Local: Republicans Brought Big Legal Gun To Irvington
In Malloy's fight to have all votes counted in Irvington's election, Republican Dennis Flood had legal representation from John Ciampoli of Albany. Ciampoli is a noted election law expert, a member of the Republican National Lawyers Association and widely considered the big hitter among New York conservatives when it comes to defeating Democrats in close elections.
Ciampoli was the featured speaker at the Conservative Party Political Action Conference (CPPAC) held January in Albany and gave what I'm sure was a stirring talk on the latest developments in election law and strategies for securing Republican victories in election cases.

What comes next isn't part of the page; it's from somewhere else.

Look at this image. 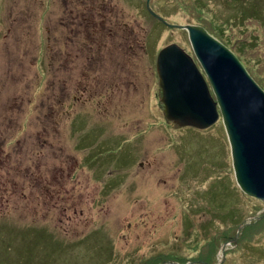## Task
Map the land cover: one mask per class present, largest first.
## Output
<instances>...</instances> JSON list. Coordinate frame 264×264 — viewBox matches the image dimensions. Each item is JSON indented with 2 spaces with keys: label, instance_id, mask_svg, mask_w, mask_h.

He was Republican Nick Spano's attorney in the long-contested recount fight with Democrat Andrea Stewart-Cousins and he also represented Republican Larry Delgado in his 2002 fight with Glen Hockley over a seat on the White Plains Common (City) Council.
If, as Flood asserts, party doesn't matter in such small elections why would the New York Republican party dispatch their biggest gun to tiny Irvington to take on Erin Malloy?
The answer is simple: Party affiliation at even the most local level does matter. The Republicans have for too long been superior to Democrats in local and regional strategizing and acknowledging that the road to Congress and the White House is paved with a concentrated and solid local foundation. Democrats need to realize that and stop letting them get away with this non-partisan rhetoric, when their actions say otherwise.
Republicans clearly did not send their biggest legal dog to Irvington to enjoy the town's lovely views of the Hudson River.
The Irvington mayoral election obviously held meaning that was bigger than many realize. It's time we Democrats start loudly delivering that message to local voters.